My mom was a high level executive secretary in San Francisco when she married my dad and moved to L.A. She didn’t start working again until I was in junior high. She was the office manager for our local YMCA. It was two blocks from my high school, so I hung out there, too. It was a ramshackle small old Victorian house converted for use, and it was kind of a dump, but interesting. They got a fancy schmancy new building a couple of years before she left. After that she worked for Greyhound Computing (OEM stuff) as their office manager, whose hq was in Phoenix, so she communicated with the office manager there a lot. She ended up talking my dad into retiring to AZ for the dry air. I think he lived more years than he would have staying in L.A. Although he might have live even longer if he could have quit smoking. But he was a 2-3 pack a day smoker, starting when he was 13. He was hooked.

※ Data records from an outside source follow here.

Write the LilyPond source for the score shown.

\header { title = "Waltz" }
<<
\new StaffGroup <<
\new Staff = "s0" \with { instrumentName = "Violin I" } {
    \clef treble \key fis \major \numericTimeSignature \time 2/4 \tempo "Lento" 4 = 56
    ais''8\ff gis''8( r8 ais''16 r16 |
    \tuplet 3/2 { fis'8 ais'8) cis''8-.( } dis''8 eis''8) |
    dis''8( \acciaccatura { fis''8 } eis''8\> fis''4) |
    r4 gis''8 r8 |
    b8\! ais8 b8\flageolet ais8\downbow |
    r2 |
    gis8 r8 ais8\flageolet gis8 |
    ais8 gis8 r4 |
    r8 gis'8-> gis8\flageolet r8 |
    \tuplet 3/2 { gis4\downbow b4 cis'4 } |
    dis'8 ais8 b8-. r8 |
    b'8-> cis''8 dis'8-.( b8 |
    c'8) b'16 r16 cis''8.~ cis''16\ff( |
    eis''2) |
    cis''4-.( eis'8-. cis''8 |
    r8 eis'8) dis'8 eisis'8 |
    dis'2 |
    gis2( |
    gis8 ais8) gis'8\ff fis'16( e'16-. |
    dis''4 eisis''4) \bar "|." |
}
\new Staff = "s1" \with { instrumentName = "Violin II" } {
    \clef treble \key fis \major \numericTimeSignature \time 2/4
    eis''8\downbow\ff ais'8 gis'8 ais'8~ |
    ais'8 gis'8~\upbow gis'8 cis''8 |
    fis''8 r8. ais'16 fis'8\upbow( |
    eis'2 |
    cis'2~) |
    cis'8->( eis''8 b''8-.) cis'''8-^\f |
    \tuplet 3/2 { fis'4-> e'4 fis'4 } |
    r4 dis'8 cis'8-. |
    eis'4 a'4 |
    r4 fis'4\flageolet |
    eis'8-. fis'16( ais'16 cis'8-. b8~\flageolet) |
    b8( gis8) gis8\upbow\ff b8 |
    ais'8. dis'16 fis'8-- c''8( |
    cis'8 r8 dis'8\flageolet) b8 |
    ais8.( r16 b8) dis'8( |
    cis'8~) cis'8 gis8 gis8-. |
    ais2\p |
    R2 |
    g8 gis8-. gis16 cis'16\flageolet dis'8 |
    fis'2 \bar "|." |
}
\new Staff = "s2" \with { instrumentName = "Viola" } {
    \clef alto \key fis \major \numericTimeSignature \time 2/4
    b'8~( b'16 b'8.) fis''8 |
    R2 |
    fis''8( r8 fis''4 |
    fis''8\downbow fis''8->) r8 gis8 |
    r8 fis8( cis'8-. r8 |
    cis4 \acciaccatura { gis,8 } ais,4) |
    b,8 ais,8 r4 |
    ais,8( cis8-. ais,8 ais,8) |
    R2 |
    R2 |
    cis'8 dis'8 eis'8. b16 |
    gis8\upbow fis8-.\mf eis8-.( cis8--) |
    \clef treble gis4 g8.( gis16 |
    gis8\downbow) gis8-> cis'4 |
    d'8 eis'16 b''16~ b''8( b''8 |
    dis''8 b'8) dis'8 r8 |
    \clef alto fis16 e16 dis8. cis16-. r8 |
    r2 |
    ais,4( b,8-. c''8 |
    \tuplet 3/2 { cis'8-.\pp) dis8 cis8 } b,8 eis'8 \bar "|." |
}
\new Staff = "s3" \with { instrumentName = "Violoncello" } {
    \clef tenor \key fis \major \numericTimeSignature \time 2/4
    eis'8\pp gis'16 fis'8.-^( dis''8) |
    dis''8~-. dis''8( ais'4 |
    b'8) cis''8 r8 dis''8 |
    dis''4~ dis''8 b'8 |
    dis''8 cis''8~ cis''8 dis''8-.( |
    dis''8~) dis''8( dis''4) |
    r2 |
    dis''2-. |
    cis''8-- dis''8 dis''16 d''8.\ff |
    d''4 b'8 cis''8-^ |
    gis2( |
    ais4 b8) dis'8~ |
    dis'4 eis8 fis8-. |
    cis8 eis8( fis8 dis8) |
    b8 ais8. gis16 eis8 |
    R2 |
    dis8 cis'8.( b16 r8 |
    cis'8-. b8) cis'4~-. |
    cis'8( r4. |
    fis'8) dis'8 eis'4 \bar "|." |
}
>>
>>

People often complained that the crappy old low flow toilets from 20 years ago didn’t really save water, because it took two or three flushes to completely flush #2 down. But as the poll confirms, people go #1 more frequently than #2, and one flush was sufficient for #1. So assuming you not following the “If it’s yellow, let it mellow. If it’s brown, flush it down” rule, on average they probably did still save a little water.
We don’t flush the toilet overnight unless absolutely necessary, since it will wake up whoever wasn’t peeing. That’s the main reason we follow that rule.
We don’t live in an area with any acute water shortages. While I’m all in favor of saving here and there, the amount we flush is a very small percentage of our water use. So, I generally flush.
Related to the other question, though, we don’t pee in the middle of the night, so we don’t have to worry about waking anyone.
We each have our own bathroom. Neither of us flushes urine, because we have well water. We don’t wash our cars at home, either. Our water is “free” but there’s always the concern that a drought will impact our water supply.
I couldn’t answer that question, as I do SCO 99% of the time. (The one percent being a store that doesn’t have SCO, and I’ll avoid that store in the future)
My DILs cousin works/manages the produce department at a grocery store. She asked him about people trying grapes before they buy them. He said - Why wouldn’t you?
Because it’s weird to eat standing up in a public grocery store. Because you haven’t paid for them. Because grapes are grapes, and you’re not going to get any new information by eating one or two.
On the crime/plea bargain question, that sounds like a good opportunity to waive jury and have a bench trial. (depending on the judges in your jurisdiction). But generally, I also trust juries to figure out complicated things.